Wow! You’ve completed a 1st draft. Well done! Now all that’s left is to get your story submission ready.

We call this phase: Revision and Editing. It’s your chance to “see” your story again. Ready? Let’s dive right in…


Revision Tip #1: Make sure you’ve answered the key W questions:

  • Who is your history hero?

  • What did they do that is, or was, significant?

  • When did they live? When did the event take place that they were caught up in?

  • Where did come from, live, work, or visit?

  • Why are they important, even if only to you?

Revision Tip #2: Keep your story short.

You final post should be no more than 500 words — even less, if possible. But feel free to include resources that extend your hero’s story beyond the content in your post. Include links to information you think your reader might like to know.

Revision Tip #3: Nuke the passive voice!

Trust us: passive voice = boring writing. Every time.

Here’s a tip to keeping your writing active: As you red through, wherever you find a sentence with the main subject following the word “by” — like this…

Bobby Riggs was beaten in three straight sets by Billie Jean King in the Battle of the Sexes.

…rewrite it, placing the subject where it should be: at the start of the sentence.

Billie Jean King beat Bobby Riggs in three straight sets in the Battle of the Sexes.

Much jazzier, right? That’s because it’s active. Works like a charm. Every time.

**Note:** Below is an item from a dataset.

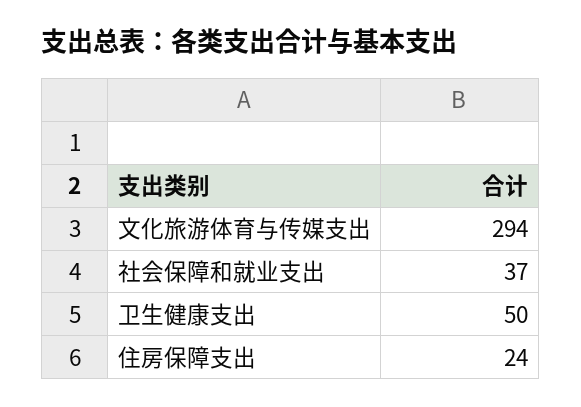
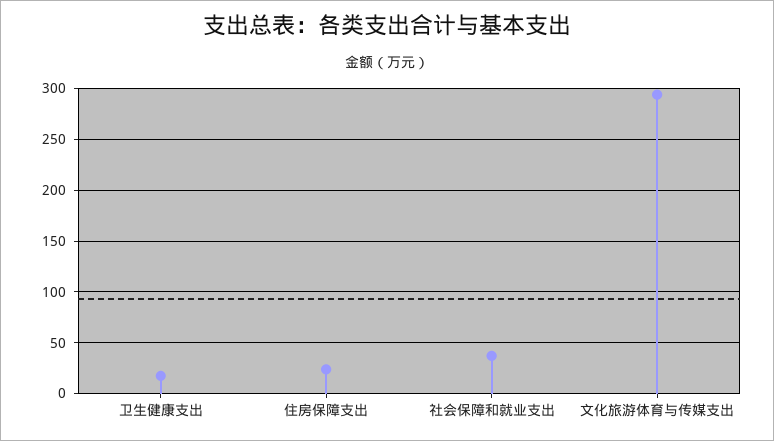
卫生健康支出: 50 -> 20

Revision Tip #4: Let your hero speak.

You must remember that some things legally right are not morally right.
— Abraham Lincoln

Did you discover any quotes, poems, photos, songs, videos, etc., while researching your hero?

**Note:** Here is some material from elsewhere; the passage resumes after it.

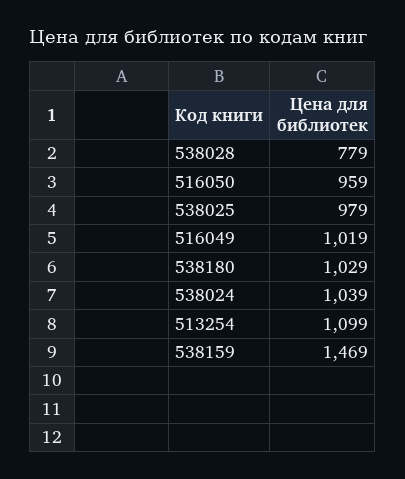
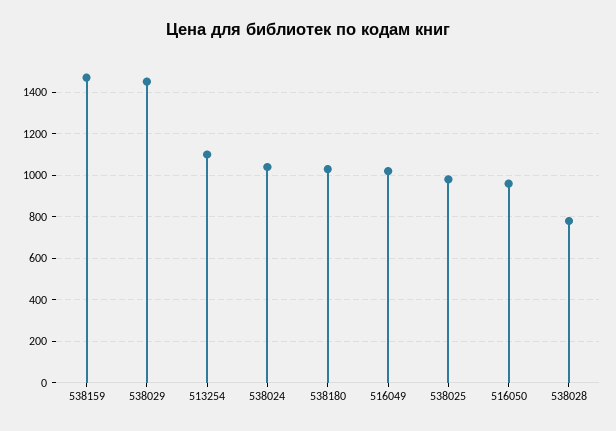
538029: none -> 1450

Feel free to share them. We’ll link to them in your post.

Remember: If you use your hero’s exact words in you body text, put them in quotation marks. And be sure to cite the source where you found the quote.

Revision Tip #5: Lean on the help of a “2nd reader.”

We writers always think our work is done. But it never is. We often get too close to it to see the gaps in information or where there may be too much. Obtaining the opinion of a 2nd reader (you’re the 1st) can be super helpful, especially if they don’t know your hero as well as you do. You don’t have to accept their advice, you must be willing to listen. And if you’re unsure, ask for the help of a 3rd reader. If they make similar comments, chances are your readers are right.

Remember: Along with their opinions on your story content, also ask them to point out spelling mistakes, grammatical errors, and problems with punctuation, too. Nothing like applying all the spit and polish you can before submission!